« Apeirogon : une forme possédant un nombre dénombrablement infini de côtés. » Ce sont 1001 fragments courts qui composent le dernier livre de Colum McCann. De multiples récits se croisent, se font écho pour essayer de comprendre le conflit israélo-palestinien. Au cœur de ce projet extrêmement ambitieux, se trouvent deux hommes liés par un drame terrible : Rami et Bassam ont tous les deux perdus leur petite fille. Rami est un publicitaire israélien, fils d’un rescapé de la Shoah, ancien soldat. Sa fille, Smadar, est morte à l’âge de 14 ans dans un attentat terroriste. Bassam travaille au ministère des sports et aux archives palestiniennes, il a fait sept ans de prison pour actes terroristes. Abir, sa fille de 10 ans, a reçu une balle dans la tête. Tous deux sont réunis aujourd’hui par leur puissant désir de paix qui les emmène chaque jour à raconter leur histoire à travers le monde.

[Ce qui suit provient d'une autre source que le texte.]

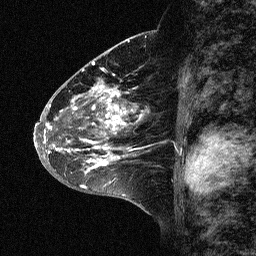
Breast MRI (dynamic contrast-enhanced), one sagittal slice. Position 32 of 64 along the scan axis. Dynamic contrast-enhanced study with each time point stored as its own series, time point 2 of 3 at this slice position (early post-contrast, ordered by acquisition time). 1.5 T. TE 4.5 ms, TR 11 ms. 2.06 mm slice thickness. 256 × 256 image matrix, field of view 200 × 200 mm. Patient: female, 46 years. Case-level facts recorded for this patient, not image findings: setting: breast cancer imaged before/during neoadjuvant chemotherapy; receptor status: HER2-positive.
Outlined on this slice (semi-automatically segmented with operator editing):
- analysis volume of interest (the breast-tissue region the enhancement analysis was run in; not a lesion): bounding box (x1, y1, x2, y2) in pixels: (43, 72, 168, 177)
- tumour enhancement mask (voxels above the 90 % enhancement threshold inside the analysis volume of interest): (44, 74, 166, 173)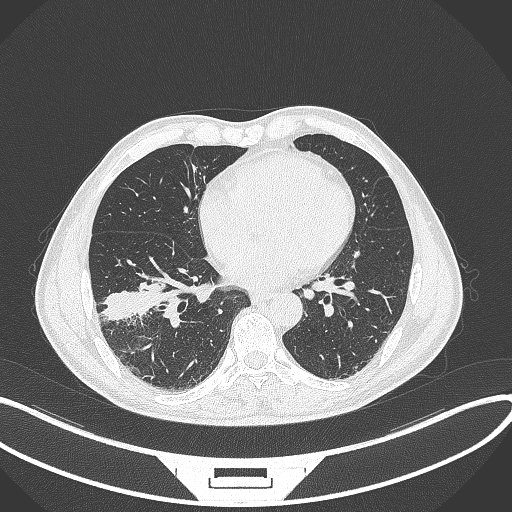
Chest CT, one axial slice; position 143 of 364 along the scan axis; lung window (W 1500 / L -600 HU); 1 mm slice thickness; 512 × 512 image matrix, field of view 400 × 400 mm. Patient: male, 58 years. Case-level facts recorded for this patient, not image findings: clinical TNM (as recorded): T3 N0 M0; histopathological grade: G2.
Structures marked on this image (rectangle marked by the reading radiologist):
- lung tumour (recorded histology: squamous cell carcinoma): bounding box [x1, y1, x2, y2] px = [98, 282, 165, 321]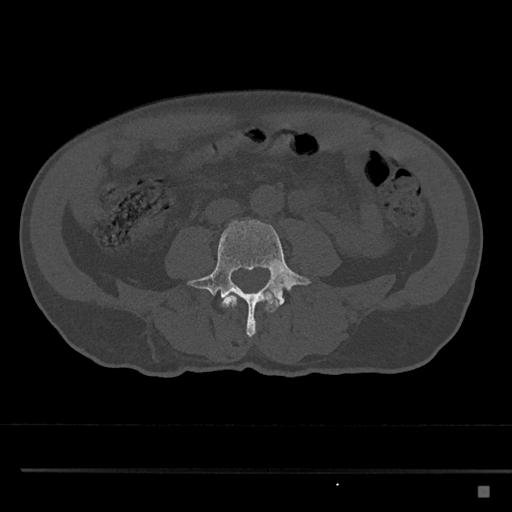
CT including the spine, one axial slice. Position 645 of 797 along the scan axis. Reconstruction kernel Br40s/3. Bone window (W 1800 / L 400 HU). 512 × 512 image matrix, field of view 391 × 391 mm. Patient: male, 59 years. From the clinical record (not read from this slice): primary cancer: prostate.
Annotated regions visible in this slice (semi-automatically segmented with operator editing):
- L3 vertebra: box from (x=222, y=291) to (x=278, y=319) px
- L4 vertebra: (x=187, y=219)–(x=310, y=338)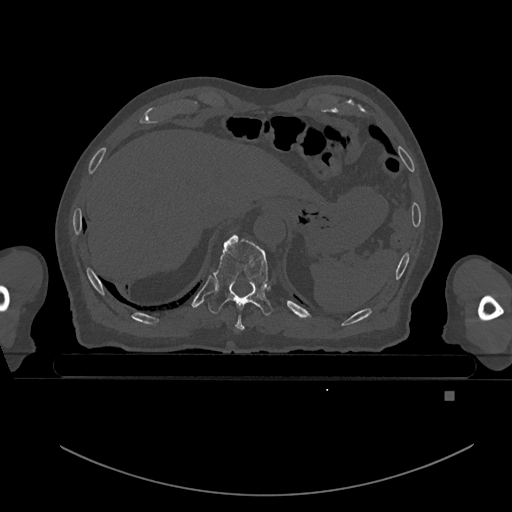
CT including the spine, one axial slice. Position 95 of 969 along the scan axis. Bone window (W 1800 / L 400 HU). 0.5 mm slice thickness. 512 × 512 image matrix, field of view 456 × 456 mm. Male patient, age 82 years. Case-level facts recorded for this patient, not image findings: primary cancer: prostate.
Annotated regions visible in this slice (semi-automatic segmentation, software-assisted and operator-edited):
- T10 vertebra: bounding box <208,234,273,316> (left, top, right, bottom; pixels)
- T9 vertebra: <235,315,245,331>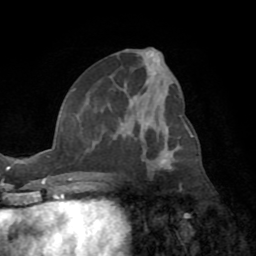
Breast MRI (dynamic contrast-enhanced), one axial slice; slice 36 of 72 in the series (ordered by position); cropped to one breast; dynamic contrast-enhanced series, time point 2 of 8 at this slice position (early post-contrast); 1.5 T; TE 3.2 ms, TR 6.5 ms; 2.2 mm slice thickness; 256 × 256 image matrix. Female patient.
Structures marked on this image (semi-automatically segmented with operator editing):
- enhancing-tissue mask used for the functional tumour volume (all voxels passing the contrast-enhancement thresholds inside the analysis volume; usually the tumour): box from (x=72, y=89) to (x=173, y=176) px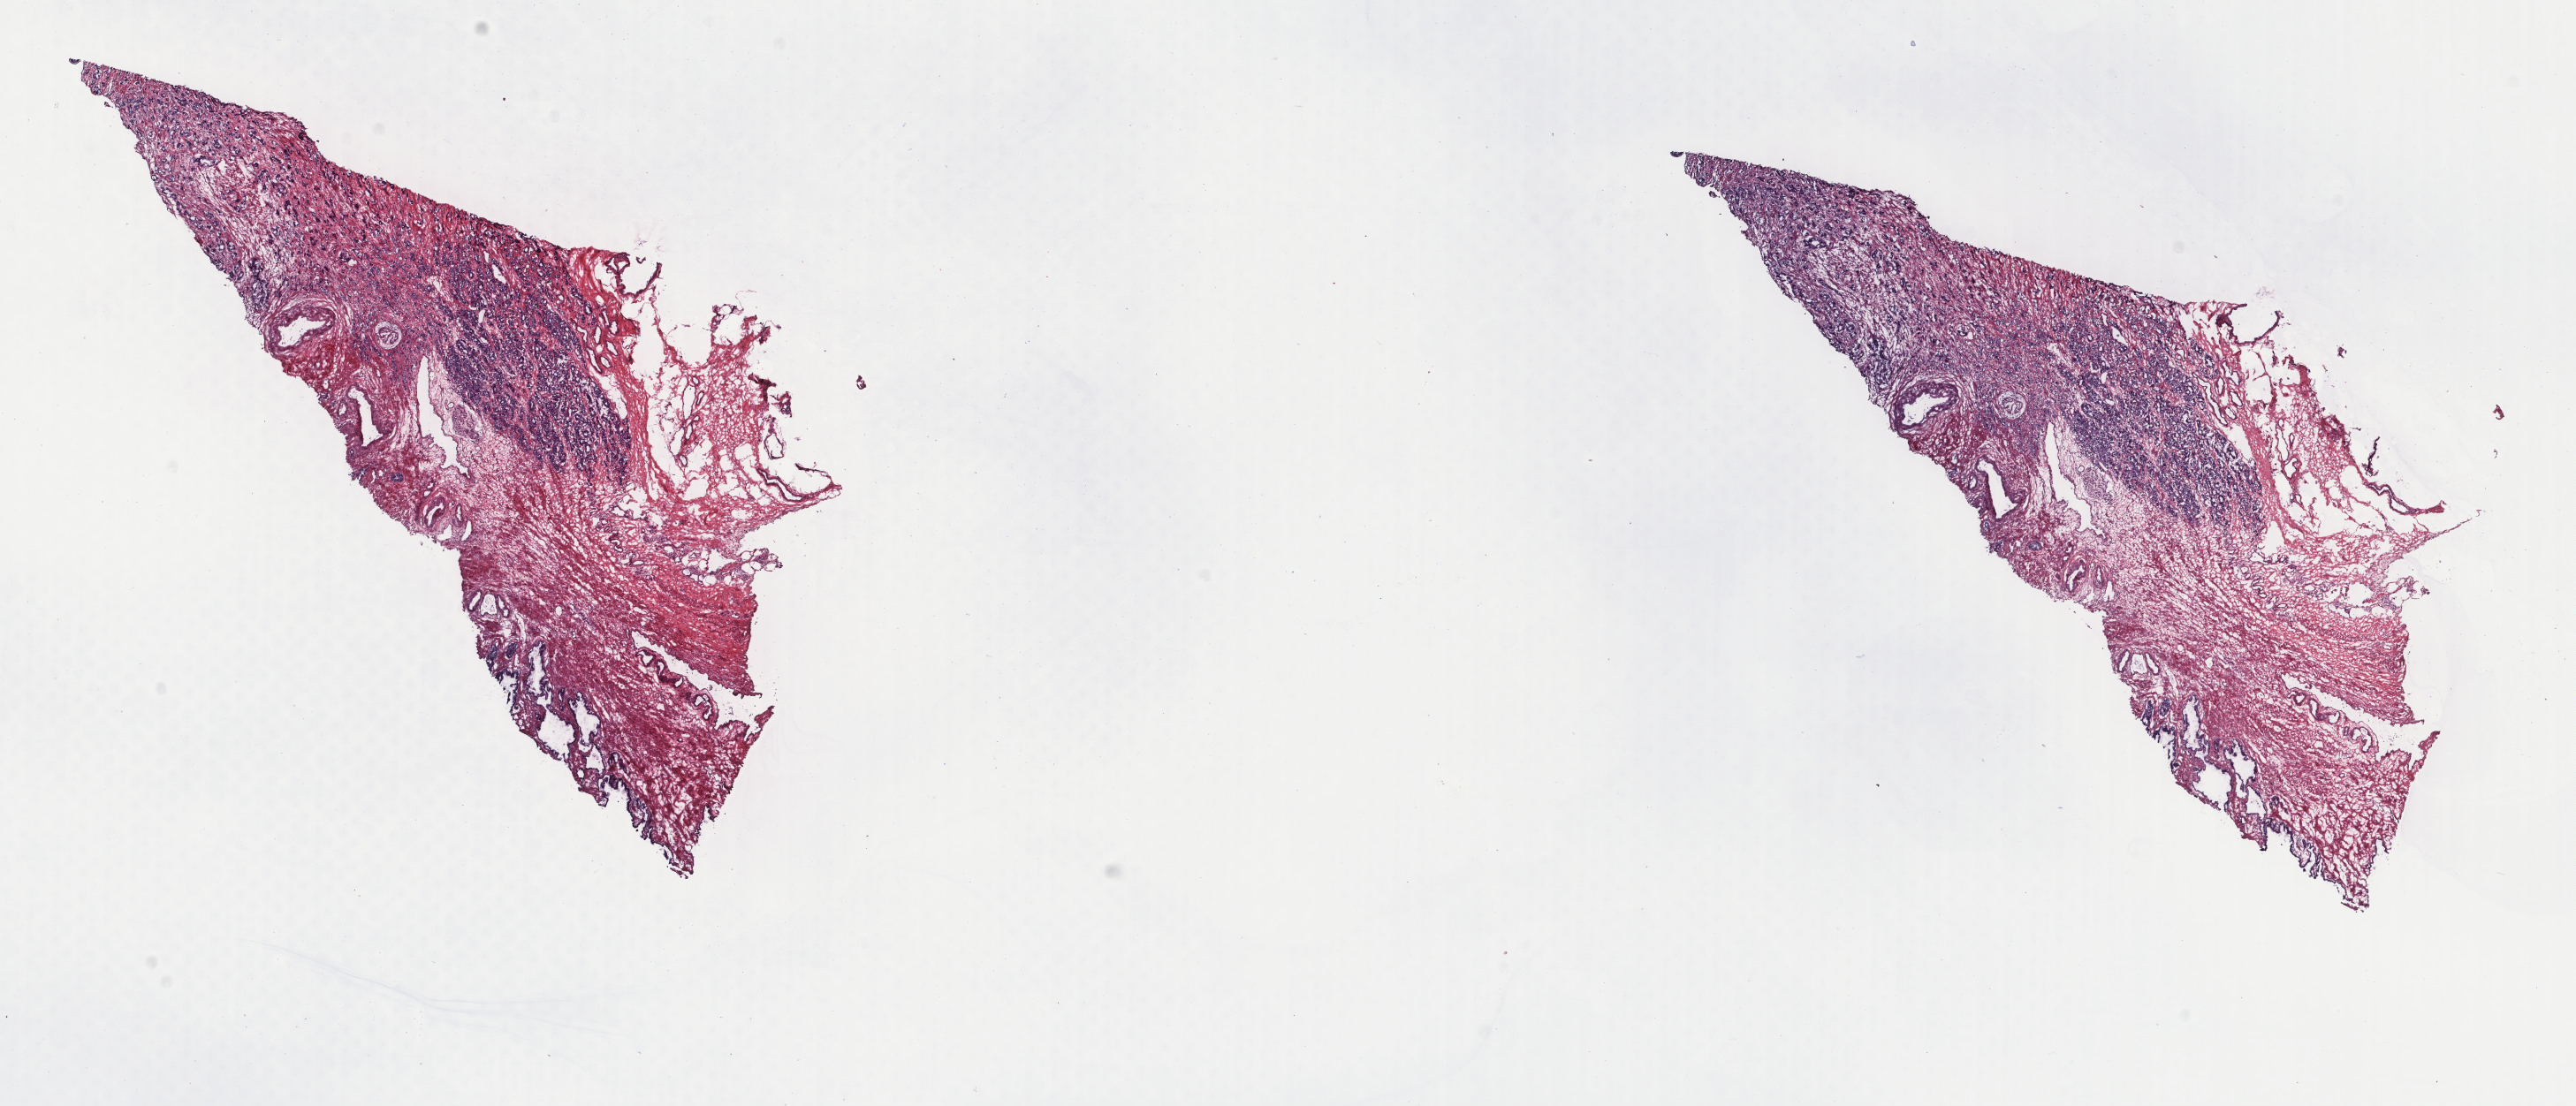
Digitized Hematoxylin and eosin (H&E) stained tissue section (whole slide) — a low-resolution overview of the entire scanned area, about 23.1 x 9.9 mm (slide scanned at 40x); frozen section; primary tumour sample from the prostate. Patient: male, age at initial diagnosis 75 years. Gleason score: 9 (4+5). Composition of this section per pathologist review: tumour cells 40%, tumour nuclei 60%, normal cells 10%, stromal cells 50%, necrosis 0%. Infiltration values recorded for this section: lymphocyte infiltration 0%, monocyte infiltration 0%, neutrophil infiltration 0%.
Laterality: bilateral. Histologic diagnosis: Adenocarcinoma, NOS. Lymph nodes positive (case pathology): 1 of 11 examined.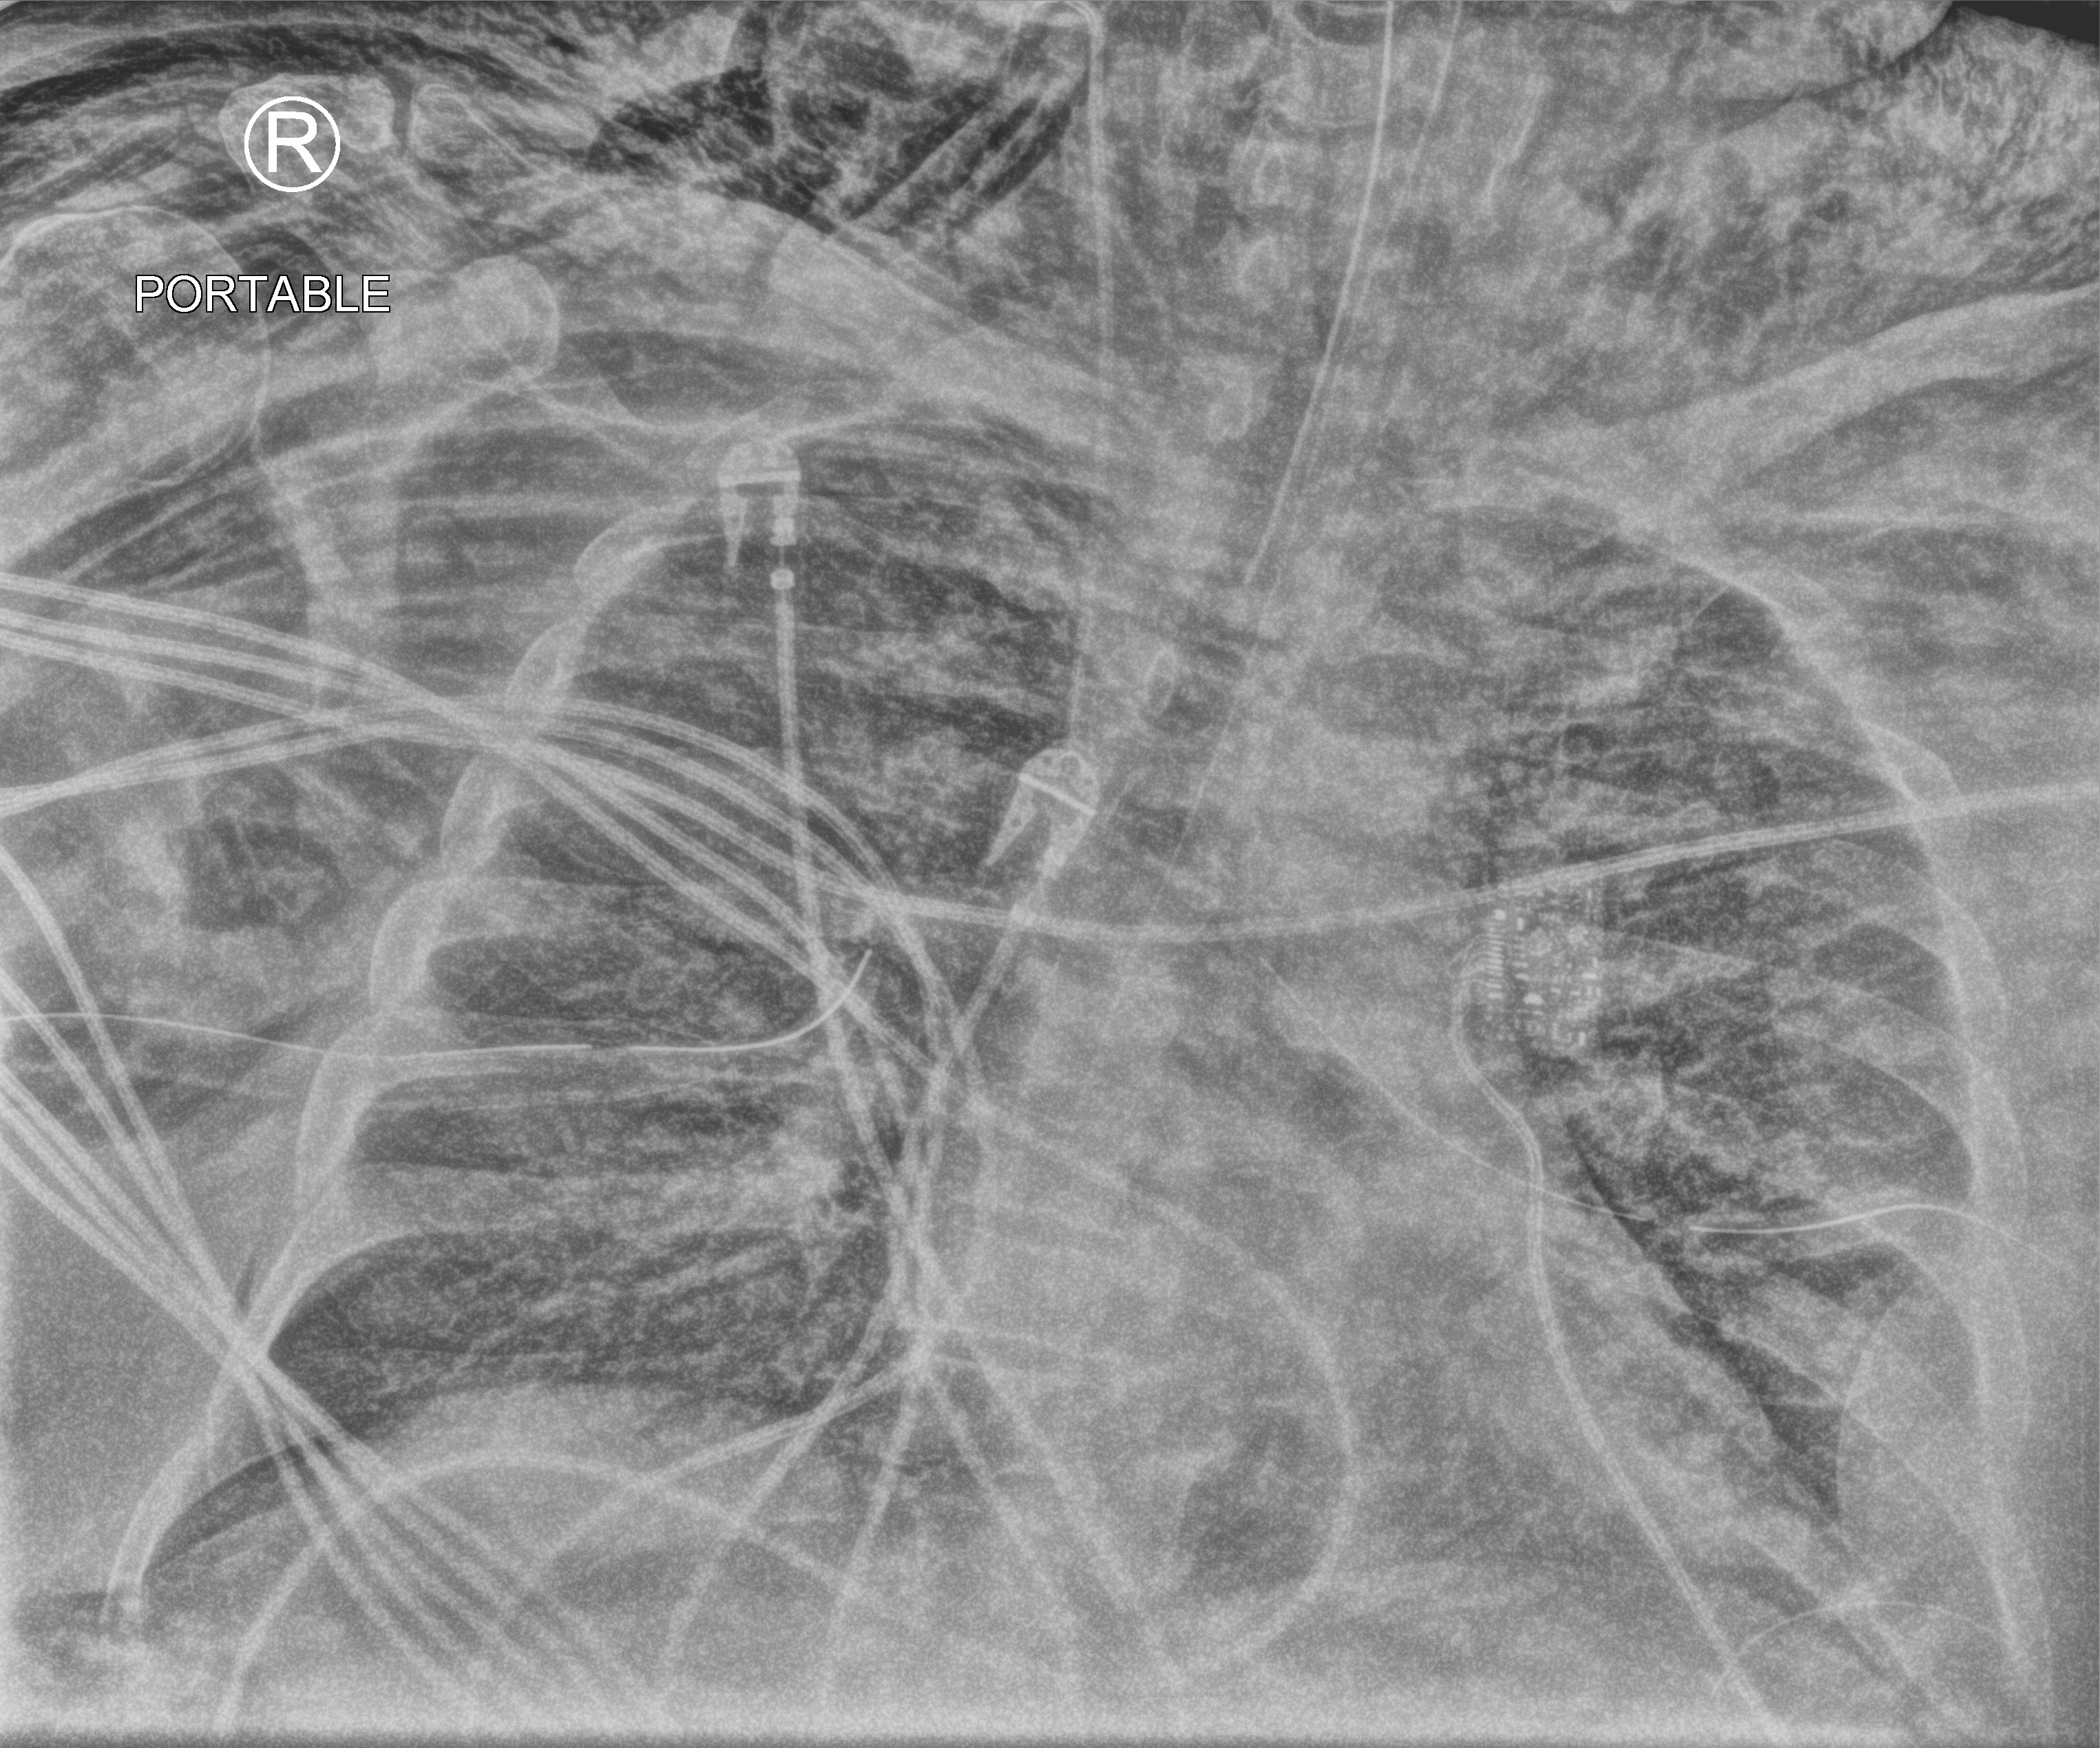
Bedside chest radiograph (computed radiography); anteroposterior (AP) projection. Adult patient hospitalised with COVID-19, age 18–59 years.
From the hospital-stay record, not from the radiograph (when in the stay this image was taken is not recorded): chronic kidney disease (admission record): no; mechanically ventilated during this hospital stay: yes.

Colum McCann nous plonge dans l’histoire de ces deux hommes remarquables, dans le chaos de leur région au travers d’un foisonnement d’idées, de pensées. Dans « Apeirogon », on croise François Mitterrand, Philippe Petit (déjà présent dans « Et que le vaste monde poursuive sa course folle »), Jorge Luis Borges, John Cage, Constantin Brancusi ou Antonin Artaud ; on parle beaucoup d’oiseaux migrateurs qui passent au-dessus de la région depuis des millénaires, de musique ; on évoque la Shoah aussi bien que la Nakba. Les fragments se répondent, se complètent, se répètent et abordent la politique, la culture, la religion, l’Histoire, la nature. La forme, choisie par Colum McCann, est brillante et complexe. J’avoue n’avoir réussi à rentrer véritablement dans « Apeirogon » qu’à la page 243, là où deux chapitres 500 nous montrent Bassam et Rami au monastère de Crémisan de Beit Jala, près de Bethléem. La forme du roman a entravé, morcelé ma lecture et a rendu la montée jusqu’au monastère un peu fastidieuse. La deuxième partie du roman fut beaucoup plus facile à appréhender.
Même si j’ai eu du mal à rentrer dans la forme particulière de « Apeirogon », je salue le projet ambitieux de Colum McCann qui rend un bel hommage aux deux combattants de la paix que sont Bassam et Rami.